Alec | 09.01.15 @ 16:45
My Lovie and I will be looking in to buying a home fairly soon so this article is a big help. I'd definitely be paying as much as I could per month towards the mortgage, but I agree that any extra money should go in savings. It's saddening to think about how much extra people with a bimonthly payment wasted that could have gone towards other bills or the mortgage the correct way!
gracie | 09.01.15 @ 16:54
I have never felt like bi-monthly payments were a good fit for me and this articles certainly did a great job highlighting the reasons that other options may be a better financial fit in the long run!
trish | 09.01.15 @ 17:07
We were highly recommended to go this route by our lender.
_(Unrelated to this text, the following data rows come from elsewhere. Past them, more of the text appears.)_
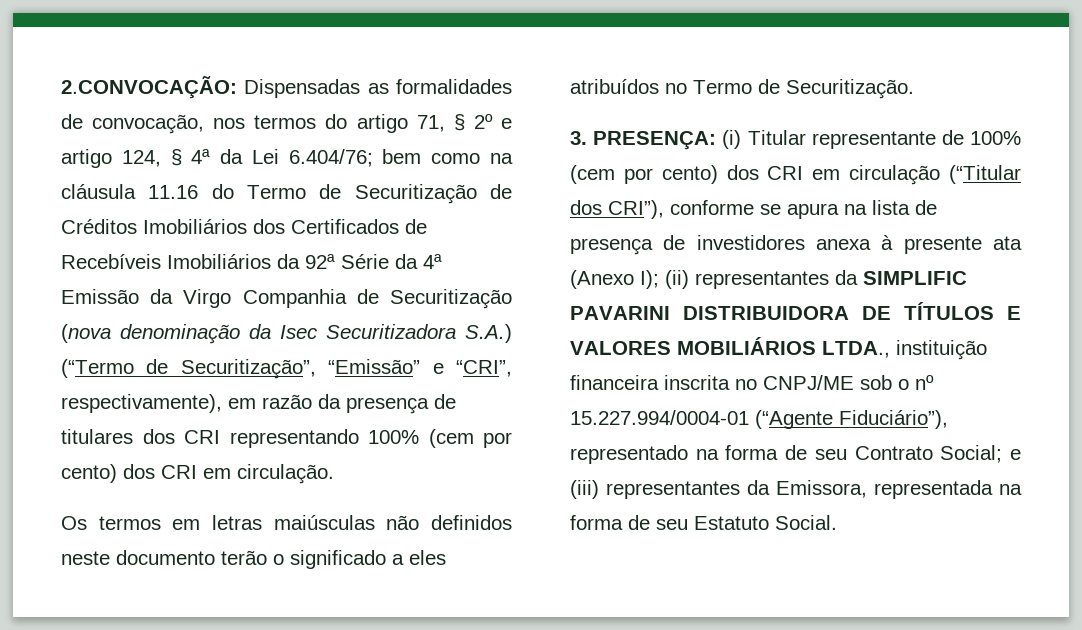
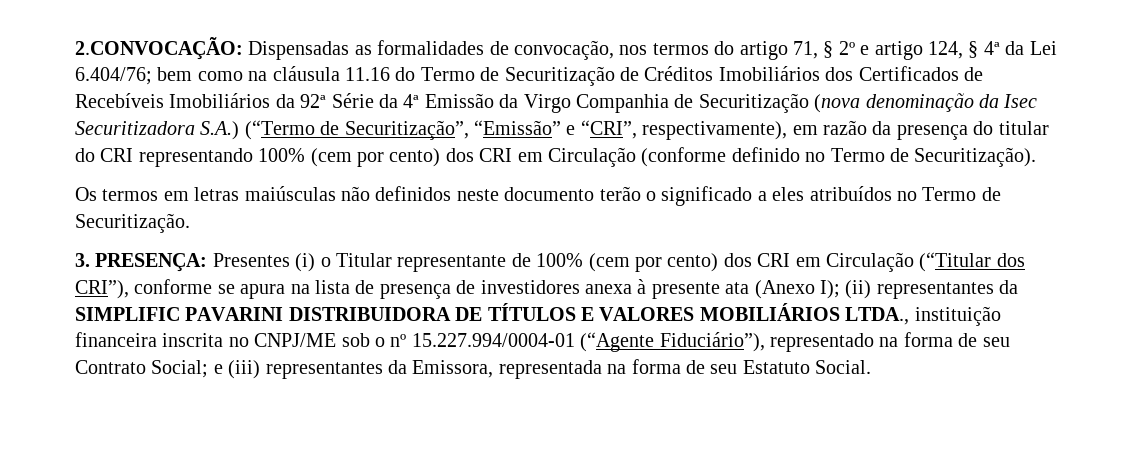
[434,394,456,409] [61,429,175,444] de titulares dos -> [973,121,1049,135] [75,148,95,162] do titular do
[237,464,334,484] circulação. -> [547,147,1037,167] Circulação (conforme definido no Termo de Securitização).
[722,130,742,149] (i) -> [212,253,331,272] Presentes (i) o
[849,165,941,185] circulação -> [825,252,914,272] Circulação

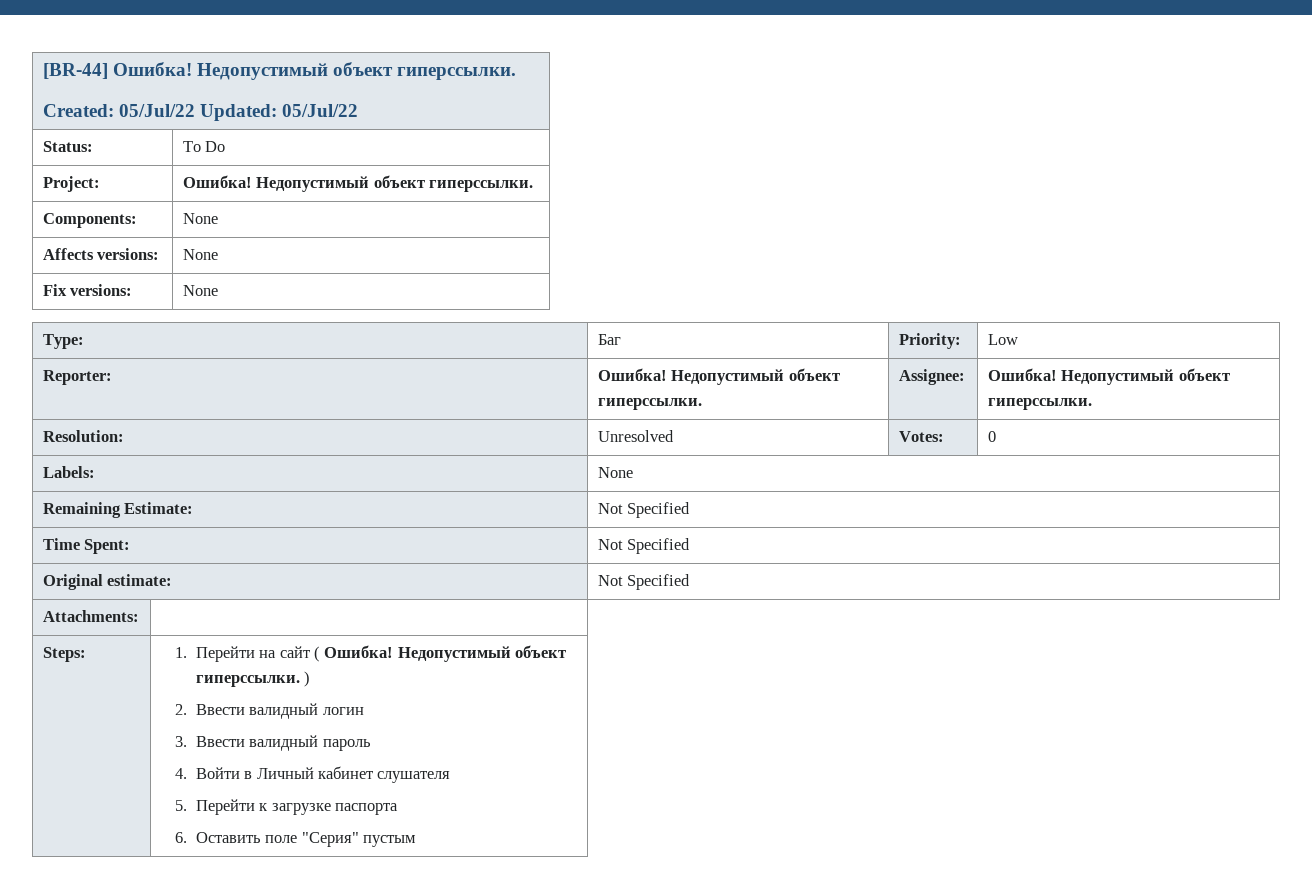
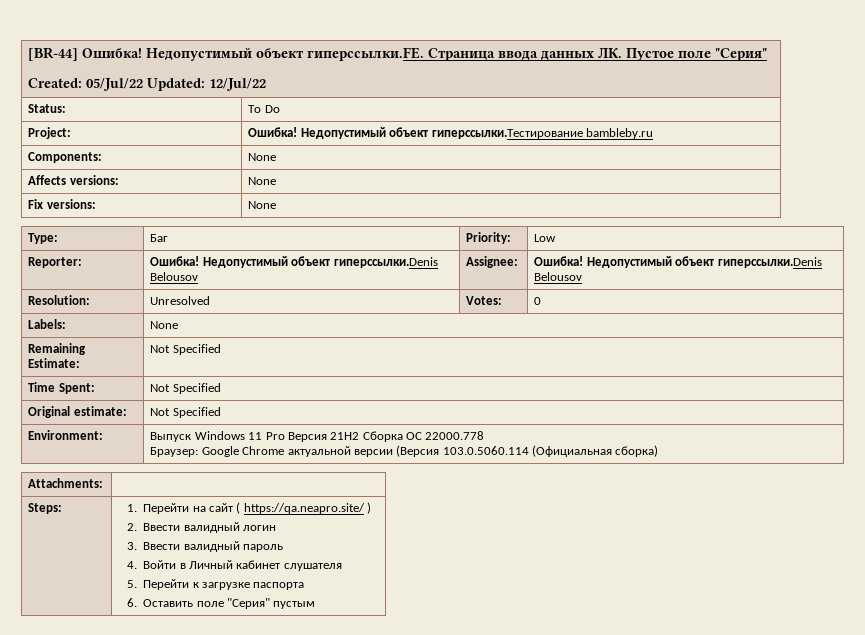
[397,67,517,80] гиперссылки. -> [307,47,768,61] гиперссылки.FE. Страница ввода данных ЛК. Пустое поле "Серия"
[282,104,359,117] 05/Jul/22 -> [209,78,267,91] 12/Jul/22
[429,180,534,192] гиперссылки. -> [431,128,653,139] гиперссылки.Тестирование bambleby.ru
[597,398,702,410] гиперссылки. -> [333,257,438,268] [150,272,199,281] гиперссылки.Denis Belousov
[987,398,1092,410] гиперссылки. -> [717,257,822,268] [534,272,583,281] гиперссылки.Denis Belousov
(691, 582) none -> [28,430,104,440] [150,431,485,442] [150,445,659,457] // Environment: | Выпуск Windows 11 Pro Версия 21H2 Сборка ОС 22000.778 // Браузер: Google Chrome актуальной версии (Версия 103.0.5060.114 (Официальная сборка)
[324,645,567,662] [195,675,300,687] Ошибка! Недопустимый объект гиперссылки. -> [243,503,365,514] https://qa.neapro.site/

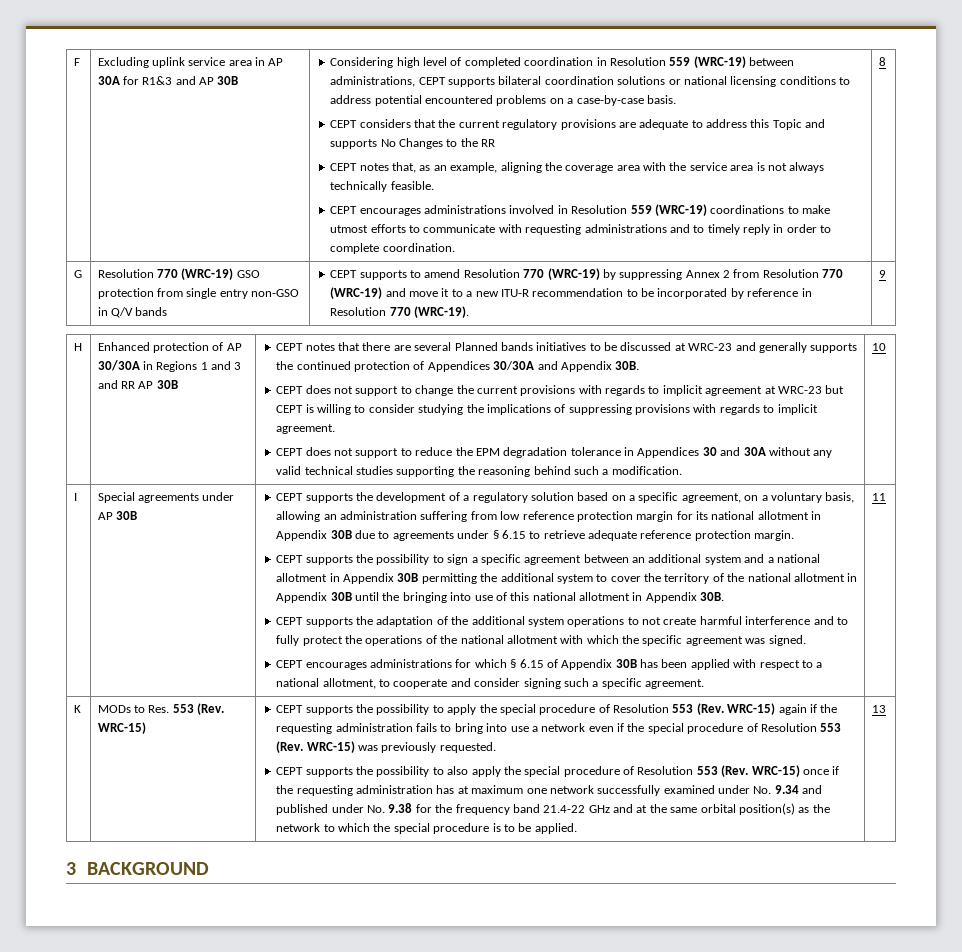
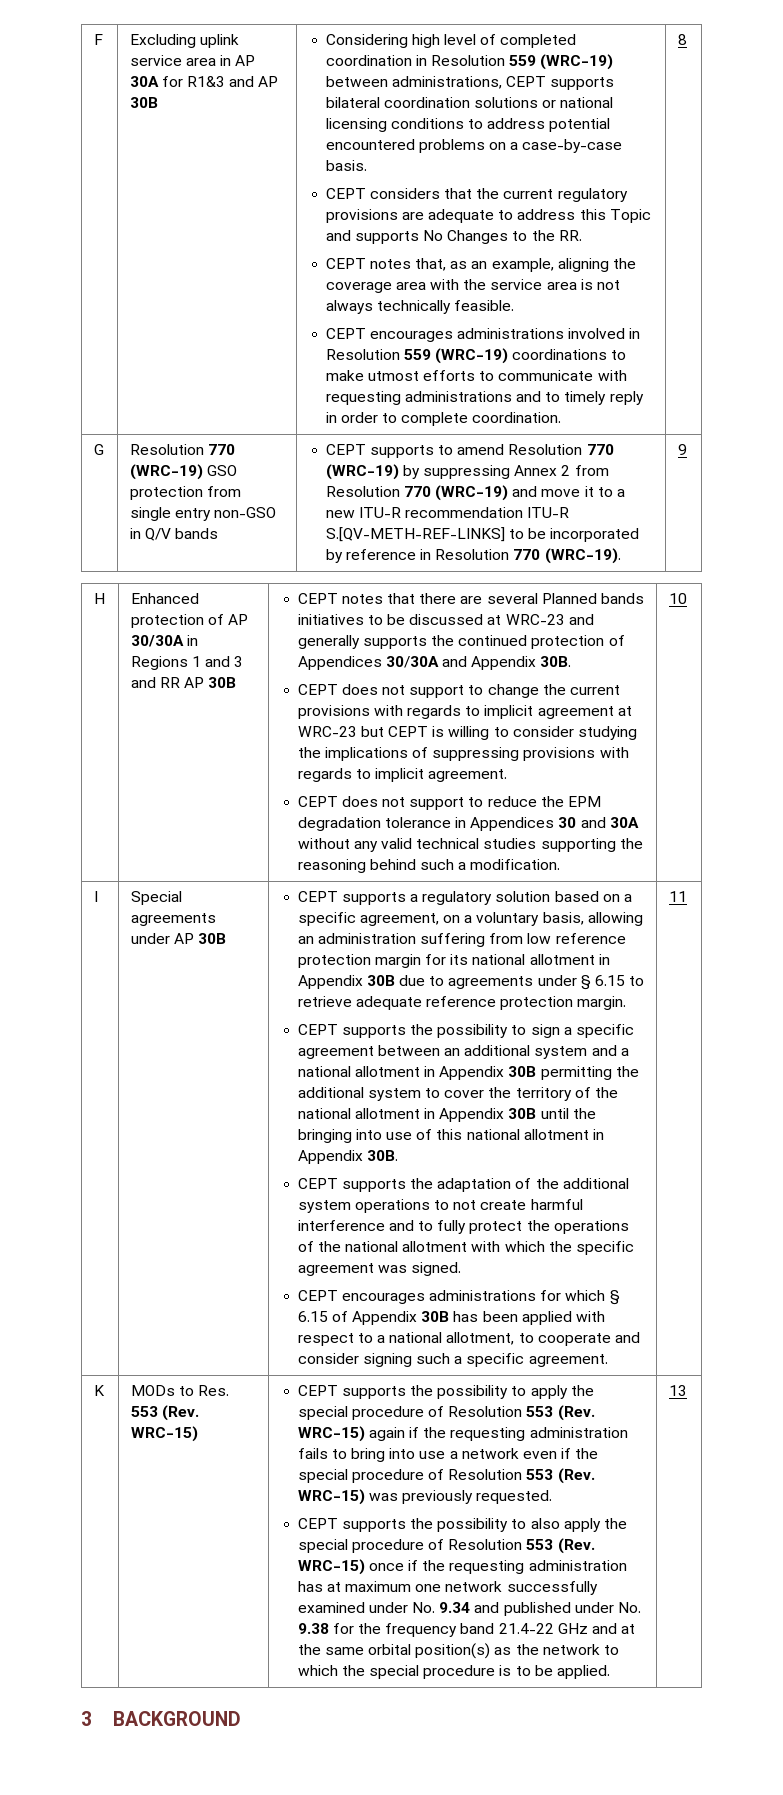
[481,139,496,147] RR -> [558,230,582,241] RR.
(624, 292) none -> [527,507,570,518] [325,527,505,542] ITU-R S.[QV-METH-REF-LINKS]
[356,492,460,503] the development of -> (406, 898) none

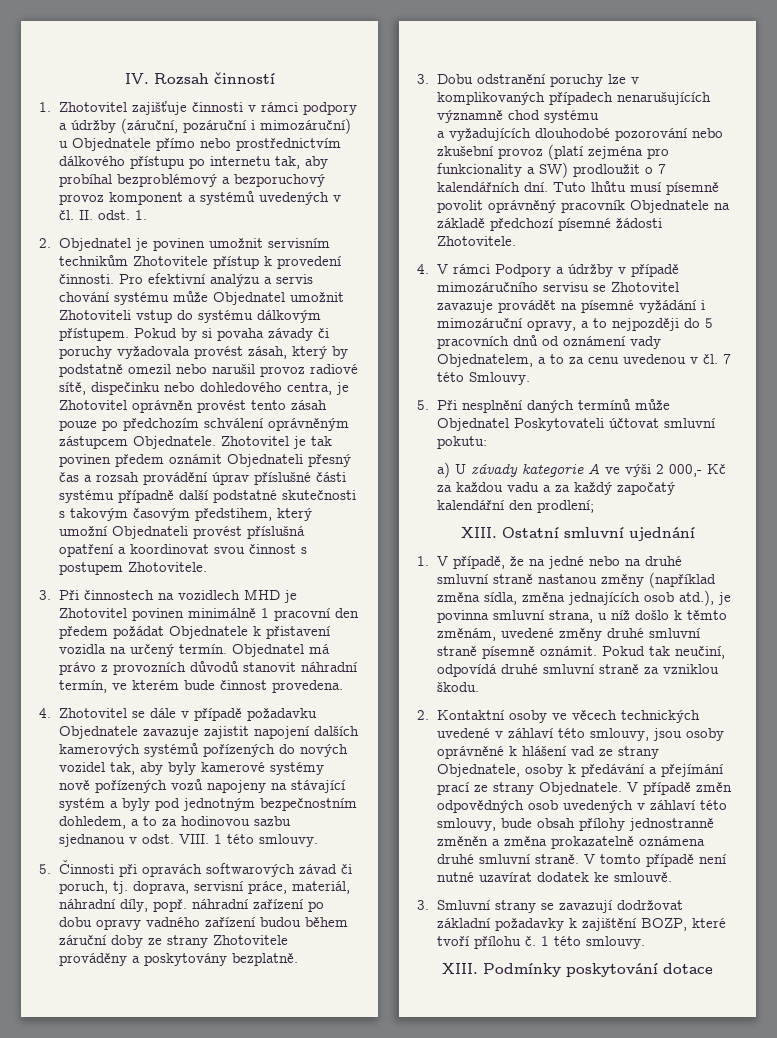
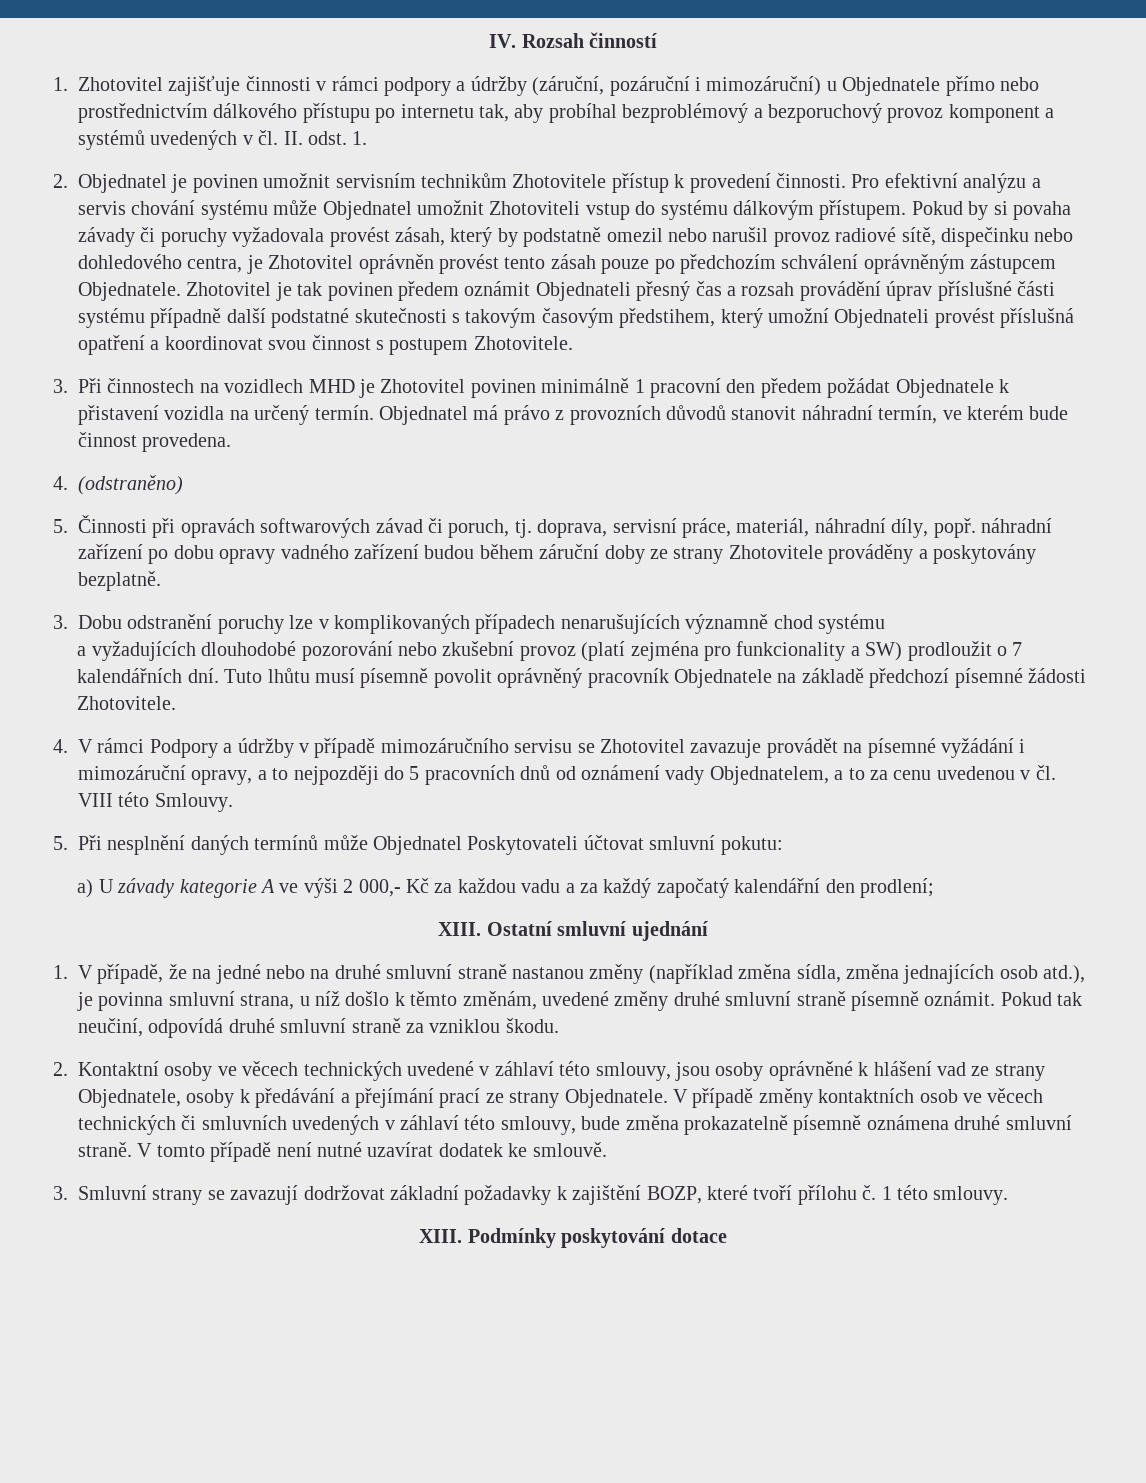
[59,708,318,721] [59,726,360,739] [59,743,349,757] [59,762,325,775] [59,779,346,793] [59,798,358,811] [59,816,292,829] [59,834,319,847] Zhotovitel se dále v případě požadavku Objednatele zavazuje zajistit napojení dalších kamerových systémů pořízených do nových vozidel tak, aby byly kamerové systémy nově pořízených vozů napojeny na stávající systém a byly pod jednotným bezpečnostním dohledem, a to za hodinovou sazbu sjednanou v odst. VIII. 1 této smlouvy. -> [78,475,183,495] (odstraněno)
[723,354,732,364] 7 -> [78,793,113,807] VIII
[696,782,733,792] [437,800,559,813] změn odpovědných osob -> [758,1088,1044,1108] [78,1115,287,1135] změny kontaktních osob ve věcech technických či smluvních
[537,818,715,831] [437,836,501,846] obsah přílohy jednostranně změněn a -> (621, 1123) none
(635, 842) none -> [793,1115,862,1135] písemně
I mean, they almost force fed it to us. We declined. After reading this, I am still happy with our decision.
Angie | 09.01.15 @ 18:25
I've always wondered why I'd want to pay someone else to do something that I could easily do myself. The information about prepayment not being very advantageous is surprising to me, though.
Christina | 09.01.15 @ 20:30
Thanks for all the information. We are in process of buying a home. I'm glad to have read this first.
Donnie | 09.01.15 @ 20:30
Good to know. Our next house purchase will be easier.
Rychana Vingia | 09.01.15 @ 20:52
I don't like the idea of making biweekly payments. I don't think I would ever go that route.
Wanda Langley | 09.01.15 @ 22:02
Great information for someone getting ready to buy a house or refinance the one they have already.
Heather | 09.01.15 @ 23:23
Very good information for those who were considering it. I've always been told to just save your money and make one monthly payment towards principal only to cut down the length of your mortgage.
mileaway | 09.03.15 @ 16:54
I do it myself. I don't need to pay a company to make my payments. 99% of all lenders allow you to make no penalty prepayments nowadays. Who and why would anyone take out a loan that didn't allow to you to pay it off early unless they like giving their money away!